(Passage shown)
The latest tragedy carried a cruel irony. On May 1, International Workers’ Day, a public holiday celebrated across much of the world in recognition of labor and workers’ rights, 16-year-old Mahir Buğra Karagön was called into work despite not being scheduled to be there. A tenth-grade student in the Food and Beverage Services department of a Vocational Education Center, Karagön was completing an internship at a pastry shop in Turkey’s Hatay province when he suffered a fatal electric shock.
His death has become one of the most visible examples of the controversy surrounding the MESEM program. Reports indicate that roughly 20 children participating in the system have died in workplace incidents over the past two years. Those deaths have occurred across a range of sectors and circumstances, including construction and industrial sites, with causes ranging from electrocution and falls from height to fatal encounters with heavy machinery.
Labor rights groups, including the Turkish organization ISIG (Health and Safety Labour Watch), have repeatedly documented allegations that students enrolled in MESEM are routinely assigned physically demanding, hazardous, and often non-educational work. According to these organizations, workplace injuries among participating students are alarmingly common, raising questions about oversight, accountability, and whether the program’s educational mission is being overshadowed by employers’ demand for inexpensive labor.
The issue reached a political flashpoint in late 2025. On December 3, sixteen members of the youth wing of the Turkish Workers’ Party (TIP) were formally arrested after staging a protest outside an event attended by National Education Minister Yusuf Tekin. The demonstrators carried a banner accusing the government of responsibility for the deaths of children in the program. They remained behind bars for approximately a month before being released on December 26.
Among those detained was 24-year-old activist Ilgaz Özer. When reflecting on both her arrest and the larger controversy surrounding MESEM, Özer argues that the system functions less as an educational institution and more as a mechanism for supplying businesses with low-cost labor. In her view, the state has effectively institutionalized a model that channels economically disadvantaged teenagers into exploitative working conditions while presenting the arrangement as vocational training.

(Data extracts)

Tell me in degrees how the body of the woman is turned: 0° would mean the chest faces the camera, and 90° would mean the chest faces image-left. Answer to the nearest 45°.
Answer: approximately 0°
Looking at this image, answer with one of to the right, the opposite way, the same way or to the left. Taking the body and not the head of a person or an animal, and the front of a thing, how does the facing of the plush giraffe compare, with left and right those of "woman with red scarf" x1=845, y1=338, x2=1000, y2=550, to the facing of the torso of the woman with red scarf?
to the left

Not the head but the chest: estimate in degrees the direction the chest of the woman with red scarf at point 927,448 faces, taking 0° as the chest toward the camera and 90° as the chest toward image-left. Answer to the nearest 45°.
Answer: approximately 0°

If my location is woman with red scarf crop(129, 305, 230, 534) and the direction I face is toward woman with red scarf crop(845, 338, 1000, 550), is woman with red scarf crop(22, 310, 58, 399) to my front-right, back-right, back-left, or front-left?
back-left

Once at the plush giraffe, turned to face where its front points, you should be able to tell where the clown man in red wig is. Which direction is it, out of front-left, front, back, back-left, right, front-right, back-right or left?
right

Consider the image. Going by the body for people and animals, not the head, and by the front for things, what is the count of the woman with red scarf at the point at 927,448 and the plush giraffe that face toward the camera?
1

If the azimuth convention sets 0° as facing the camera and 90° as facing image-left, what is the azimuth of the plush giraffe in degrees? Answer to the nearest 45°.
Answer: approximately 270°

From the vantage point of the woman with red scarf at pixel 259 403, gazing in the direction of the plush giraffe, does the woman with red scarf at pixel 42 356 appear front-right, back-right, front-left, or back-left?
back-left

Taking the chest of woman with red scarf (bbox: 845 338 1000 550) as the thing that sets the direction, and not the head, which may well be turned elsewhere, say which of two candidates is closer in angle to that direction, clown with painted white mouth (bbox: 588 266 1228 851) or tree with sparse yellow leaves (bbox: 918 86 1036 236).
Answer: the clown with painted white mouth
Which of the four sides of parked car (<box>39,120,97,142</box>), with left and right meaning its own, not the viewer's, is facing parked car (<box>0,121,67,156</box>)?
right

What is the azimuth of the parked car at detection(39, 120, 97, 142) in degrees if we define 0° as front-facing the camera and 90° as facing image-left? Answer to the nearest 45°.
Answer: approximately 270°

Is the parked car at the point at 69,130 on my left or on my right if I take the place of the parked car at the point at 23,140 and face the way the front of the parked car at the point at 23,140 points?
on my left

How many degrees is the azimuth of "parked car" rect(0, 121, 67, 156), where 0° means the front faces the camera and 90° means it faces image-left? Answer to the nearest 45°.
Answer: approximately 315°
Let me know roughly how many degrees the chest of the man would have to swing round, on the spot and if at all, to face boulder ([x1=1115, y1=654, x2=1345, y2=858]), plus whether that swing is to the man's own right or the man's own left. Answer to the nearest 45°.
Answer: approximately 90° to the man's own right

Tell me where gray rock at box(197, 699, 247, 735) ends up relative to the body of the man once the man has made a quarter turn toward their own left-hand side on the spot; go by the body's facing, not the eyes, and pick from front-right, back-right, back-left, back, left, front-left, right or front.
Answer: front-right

(Problem A) Rewrite the part of the passage on the MESEM program that opens with the words containing "His death has" and closes with "with heavy machinery.", putting "accidents" in place of "incidents".
(Problem B) In the passage on the MESEM program, on what date were the arrested youth-wing members released?
The records aren't needed for this.

(Exercise response A)
His death has become one of the most visible examples of the controversy surrounding the MESEM program. Reports indicate that roughly 20 children participating in the system have died in workplace accidents over the past two years. Those deaths have occurred across a range of sectors and circumstances, including construction and industrial sites, with causes ranging from electrocution and falls from height to fatal encounters with heavy machinery.

(Exercise response B) December 26